Retype nothing except the lines below from the one with "招商网络维修费: 30 -> 50" through the one with "Хлеб_пшеничный_(завтрак): 0.82 -> 2.6", exactly, with images left out.

SUPPLIED INFORMATION:
Content starts
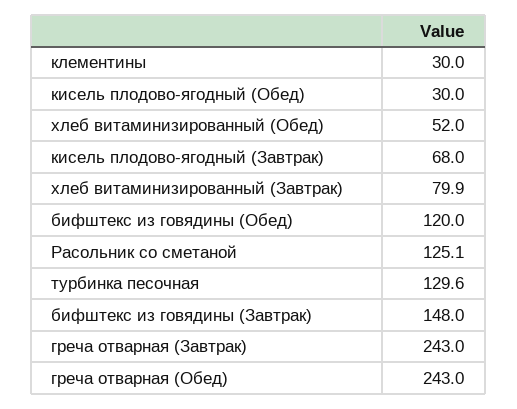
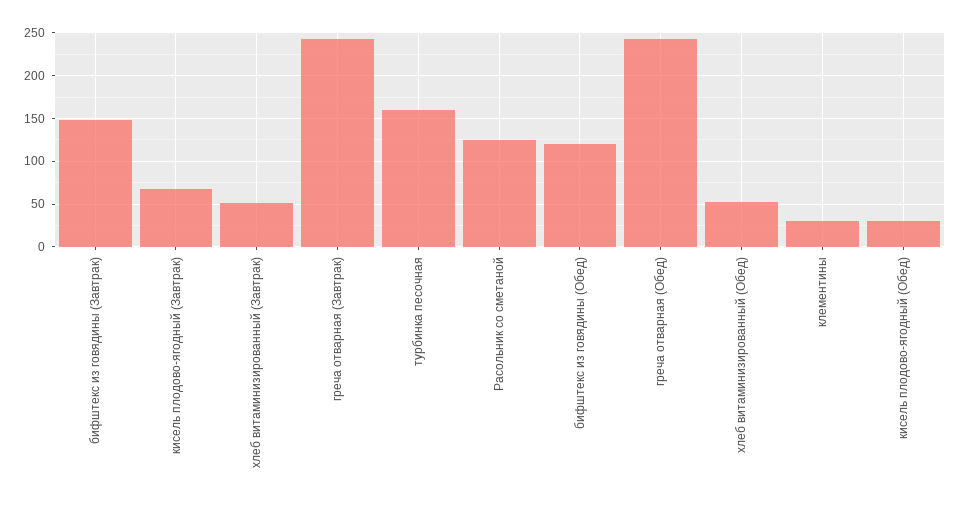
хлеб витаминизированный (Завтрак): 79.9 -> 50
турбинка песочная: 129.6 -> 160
Content ends
Content starts
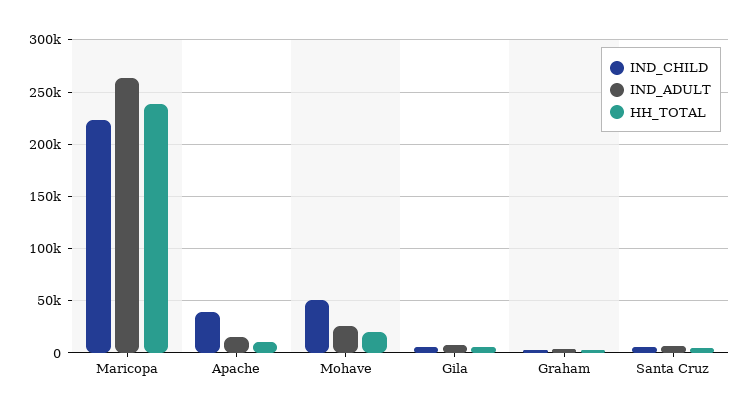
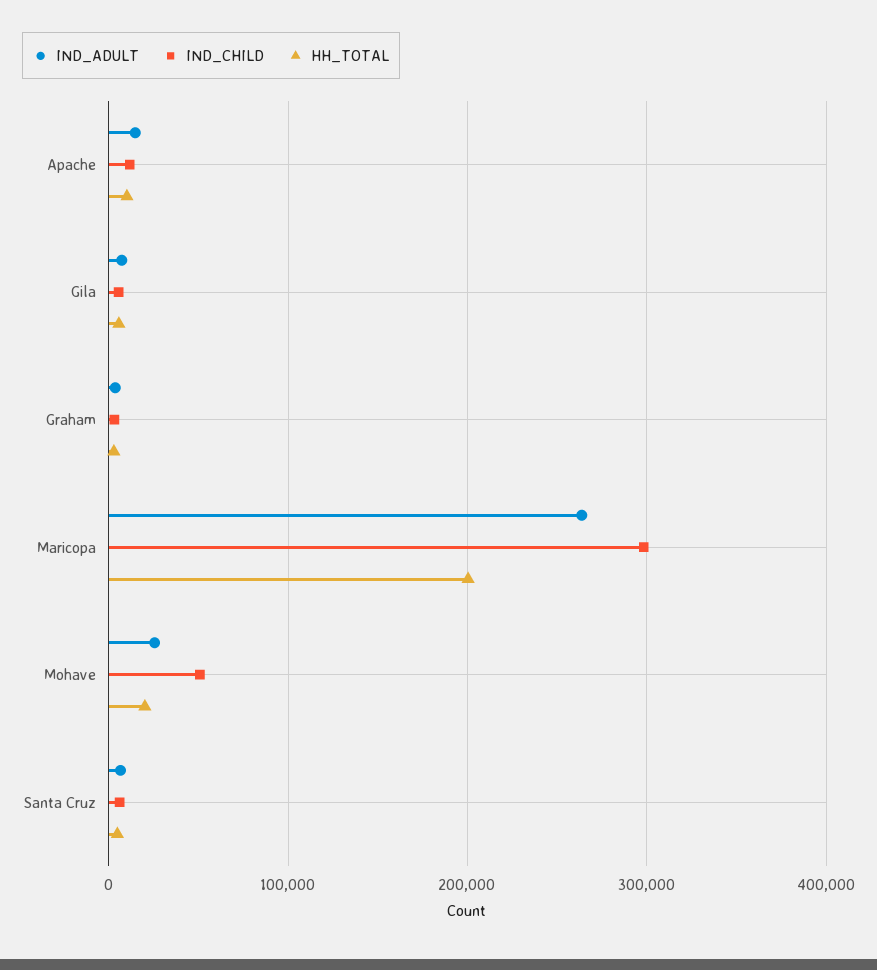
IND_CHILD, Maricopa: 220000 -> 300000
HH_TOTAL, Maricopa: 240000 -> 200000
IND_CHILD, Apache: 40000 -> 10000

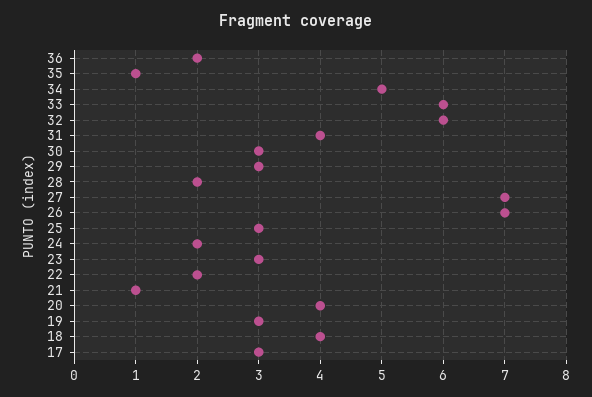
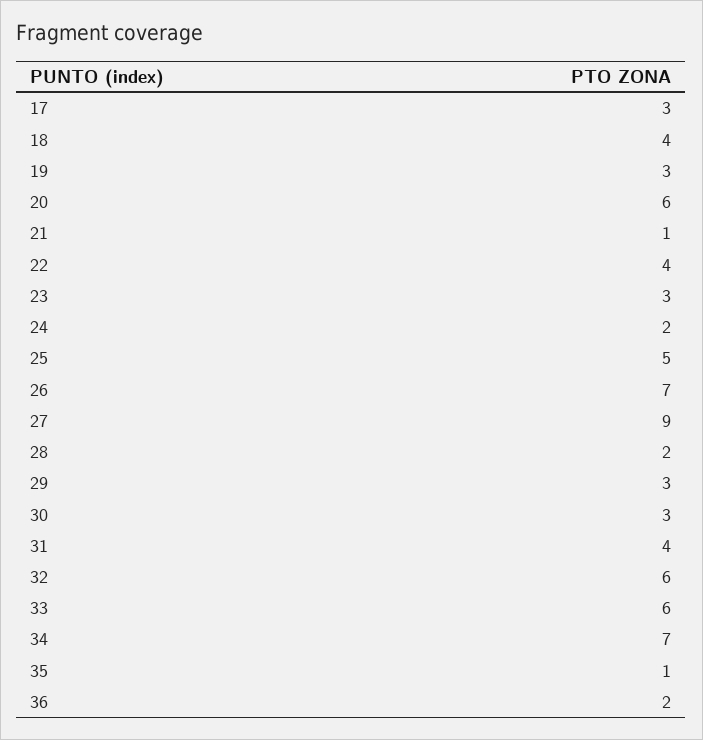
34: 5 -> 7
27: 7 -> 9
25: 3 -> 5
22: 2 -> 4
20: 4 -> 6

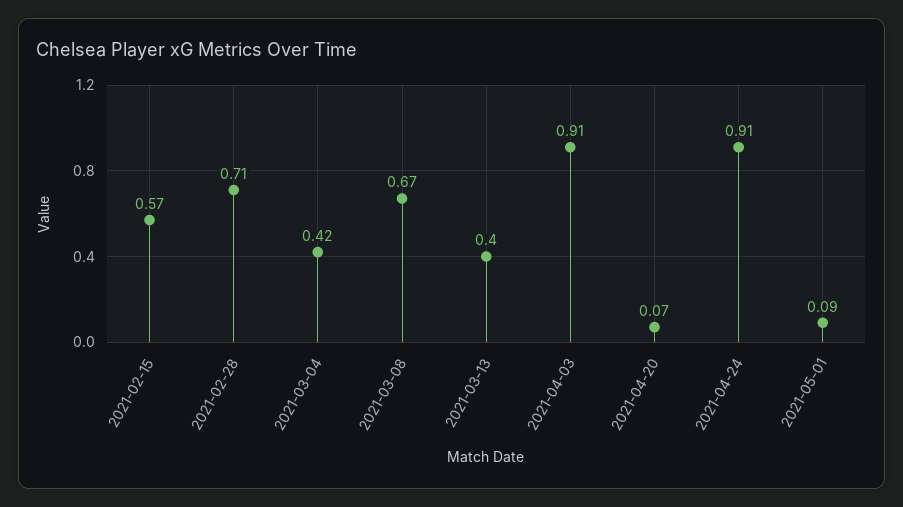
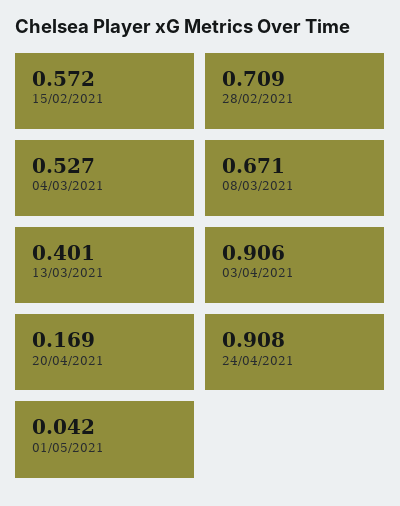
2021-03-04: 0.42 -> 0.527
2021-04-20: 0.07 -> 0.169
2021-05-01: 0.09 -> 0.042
Content ends
Content starts
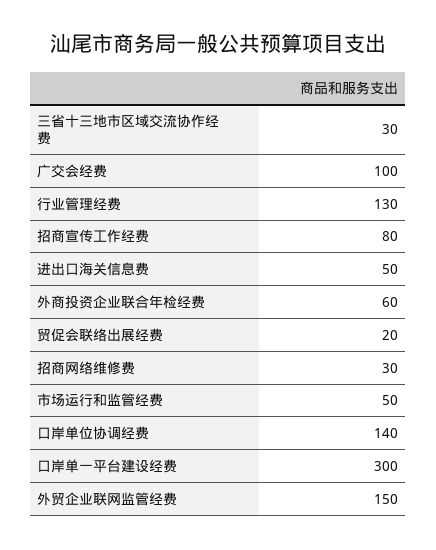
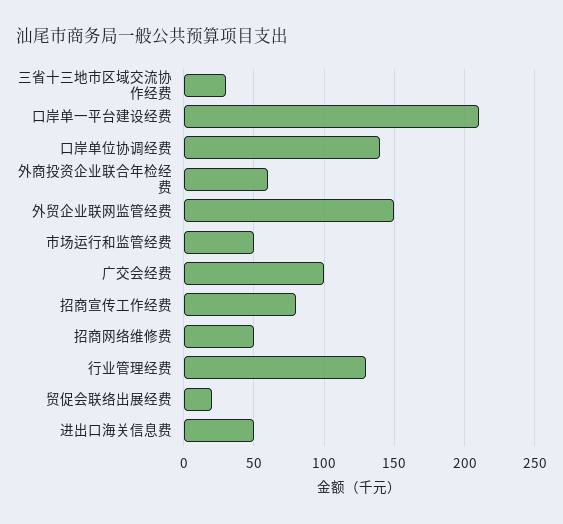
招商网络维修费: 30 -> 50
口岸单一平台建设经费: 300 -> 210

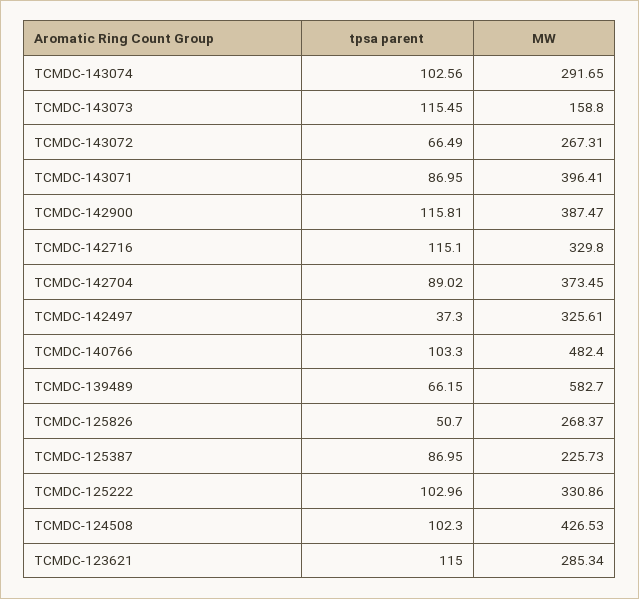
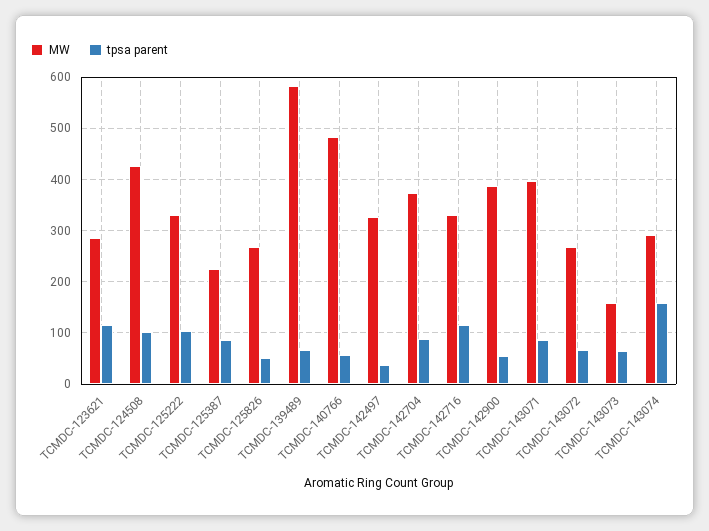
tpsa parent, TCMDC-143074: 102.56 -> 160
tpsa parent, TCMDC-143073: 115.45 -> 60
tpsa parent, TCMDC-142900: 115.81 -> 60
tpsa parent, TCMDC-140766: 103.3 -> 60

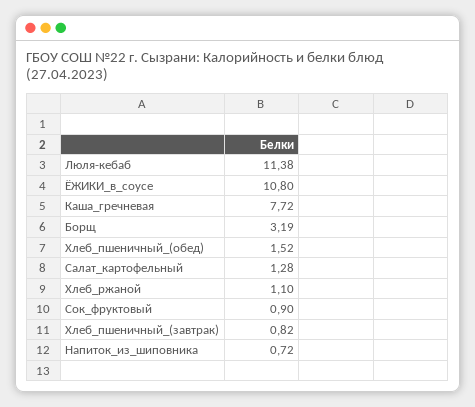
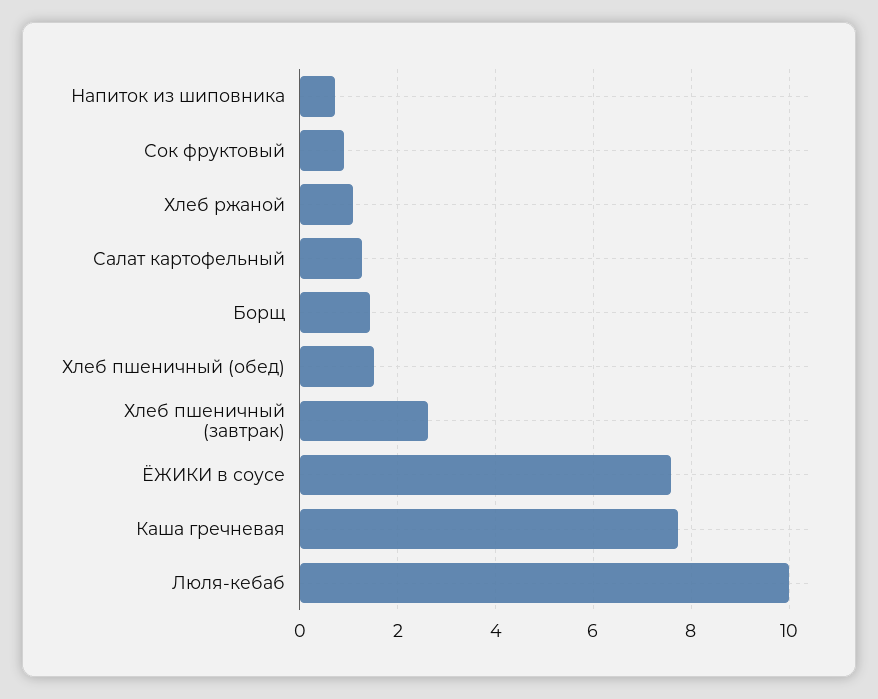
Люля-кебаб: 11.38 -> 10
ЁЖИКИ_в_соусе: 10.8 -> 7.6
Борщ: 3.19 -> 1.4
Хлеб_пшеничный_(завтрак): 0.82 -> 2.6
Content ends
EXERCISE OUTPUT:
招商网络维修费: 30 -> 50
口岸单一平台建设经费: 300 -> 210

tpsa parent, TCMDC-143074: 102.56 -> 160
tpsa parent, TCMDC-143073: 115.45 -> 60
tpsa parent, TCMDC-142900: 115.81 -> 60
tpsa parent, TCMDC-140766: 103.3 -> 60

Люля-кебаб: 11.38 -> 10
ЁЖИКИ_в_соусе: 10.8 -> 7.6
Борщ: 3.19 -> 1.4
Хлеб_пшеничный_(завтрак): 0.82 -> 2.6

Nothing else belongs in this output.